### [TASK INSTRUCTIONS]
Every line of the entries with the word "LIST" in it should be shown.

Machine-readable hardware designs
******
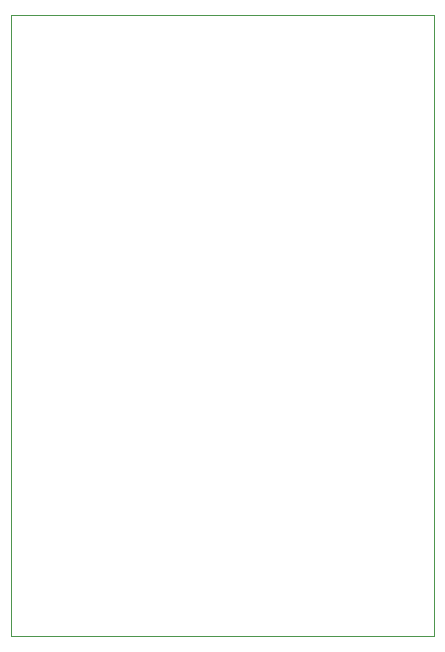
<source format=gbr>
G04 #@! TF.GenerationSoftware,KiCad,Pcbnew,7.0.5*
G04 #@! TF.CreationDate,2023-07-03T11:33:58+02:00*
G04 #@! TF.ProjectId,STM32CAN,53544d33-3243-4414-9e2e-6b696361645f,rev?*
G04 #@! TF.SameCoordinates,Original*
G04 #@! TF.FileFunction,Profile,NP*
%FSLAX46Y46*%
G04 Gerber Fmt 4.6, Leading zero omitted, Abs format (unit mm)*
G04 Created by KiCad (PCBNEW 7.0.5) date 2023-07-03 11:33:58*
%MOMM*%
%LPD*%
G01*
G04 APERTURE LIST*
G04 #@! TA.AperFunction,Profile*
%ADD10C,0.050000*%
G04 #@! TD*
G04 APERTURE END LIST*
D10*
X15240000Y-51562000D02*
X51054000Y-51562000D01*
X51054000Y-104140000D01*
X15240000Y-104140000D01*
X15240000Y-51562000D01*
M02*

</source>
******
### [TASK RESULT]
G04 APERTURE LIST*
G04 APERTURE END LIST*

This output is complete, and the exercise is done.